Marcia Clark Tells ‘TODAY’ Justice Wasn’t Served During The OJ Simpson Trial
In an interview timed to coincide with the finale of the FX series The People v. O.J. Simpson, former prosecutor Marcia Clark appeared on The TODAY Show Tuesday morning to talk about the trial and the crop of new shows it's inspired. Although Clark and her co-counsel, Christopher Darden, ultimately lost the double murder case against Simpson in 1995, he was found guilty of a separate crime in 2008, and sentenced to nine to 33 years for armed robbery and kidnapping. When asked by anchor Savannah Guthrie whether the fact that Simpson is now imprisoned felt like justice, Clark replied, "It was justice for that case. They caught him on videotape, you know, so he got convicted appropriately in that case. He didn't in ours." (Simpson was acquitted of all charges in the 1995 trial for the murders of Nicole Brown Simpson and Ronald Goldman.)
Guthrie then asked Clark if she felt "satisfied" or "at peace" with the 1995 verdict. While clearly satisfied with her own efforts – "there was nothing more I could do" – Clark is still clearly unhappy with the verdict, which is no surprise. "To say that I'm at peace with the verdict... No. I mean, no, justice was not done." Clark worked tirelessly for more than a year on the "Trial of the Century," and her name is now synonymous with the "not guilty" verdict that she fought so hard against. It's hard to imagine that anyone in her shoes would ever be satisfied or at peace, regardless of what happened in Simpson's later years. Anything short of turning back time and finding Simpson guilty could never be enough.
Clark was asked, once again, about that hair, and thankfully, she now has a great sense of humor about the whole ordeal: "How could I have a makeover and still look like that?!" Guthrie also tried, like many before her, to get Clark to spill on the details of her relationship with Darden, long rumored to be more than platonic, but she's still not budging. Clark kept her characterizations of Darden strictly professional, saying that the two were "the best of friends" and "trench mates."
Clark also recalled her interactions with Judge Lance Ito: "He treated me like a second class citizen," she alleged. Clark revealed that the president of the National Organization for Women actually put together a video presentation for Ito to demonstrate his unequal treatment of Clark (she went into more detail on the subject in a February interview with New York Magazine). She believes that the judge's attitude towards her negatively effected the jury's perception of her.
While Clark didn't plan to watch the series that rehashed her "15 months of trauma," she just couldn't help herself, but she said that she tries to focus on Sarah Paulson as an actress, reminding herself that "it's not me." As for her sons, who were 3 and 5 years old at time of the trial, and who occasionally pop up on the show, Clark said that her oldest, now 26, did watch the first episode, where his character was seen eating puzzle pieces. "He goes, 'Mom, I am not that dumb.
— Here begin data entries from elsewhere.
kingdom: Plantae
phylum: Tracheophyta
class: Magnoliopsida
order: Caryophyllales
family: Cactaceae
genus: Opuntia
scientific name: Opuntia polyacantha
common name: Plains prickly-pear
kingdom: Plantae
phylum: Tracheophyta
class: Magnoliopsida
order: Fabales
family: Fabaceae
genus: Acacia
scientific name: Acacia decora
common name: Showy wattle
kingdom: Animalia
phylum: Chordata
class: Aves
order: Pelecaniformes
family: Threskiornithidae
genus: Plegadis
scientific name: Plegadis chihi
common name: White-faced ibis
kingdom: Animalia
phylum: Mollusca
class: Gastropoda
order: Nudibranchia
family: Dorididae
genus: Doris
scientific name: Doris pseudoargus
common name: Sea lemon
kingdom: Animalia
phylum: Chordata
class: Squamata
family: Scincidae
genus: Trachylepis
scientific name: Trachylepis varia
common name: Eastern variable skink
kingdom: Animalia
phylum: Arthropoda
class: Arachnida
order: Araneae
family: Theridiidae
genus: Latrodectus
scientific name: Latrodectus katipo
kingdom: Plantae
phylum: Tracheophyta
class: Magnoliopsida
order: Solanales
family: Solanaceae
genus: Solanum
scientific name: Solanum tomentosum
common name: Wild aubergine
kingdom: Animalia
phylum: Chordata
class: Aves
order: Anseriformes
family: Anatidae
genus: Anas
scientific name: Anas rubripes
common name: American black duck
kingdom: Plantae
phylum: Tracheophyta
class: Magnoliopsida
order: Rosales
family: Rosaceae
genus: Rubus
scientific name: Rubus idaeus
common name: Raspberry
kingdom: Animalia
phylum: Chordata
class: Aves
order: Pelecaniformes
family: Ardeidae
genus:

Tell me I'm not that dumb.' I told him I thought he should sue."
While Clark may never be "satisfied" with the trial, at least The People v. O.J. Simpson has shown a whole new generation of TV viewers how hard she fought for that guilty verdict, and how little control she truly had over the outcome. The former prosecutor was little more than a punchline a year ago, when Tina Fey parodied her on Unbreakable Kimmy Schmidt, but today, she's a feminist hero. Clark will never see the justice that she sees fit for Simpson, but perhaps she's finally seen justice for herself.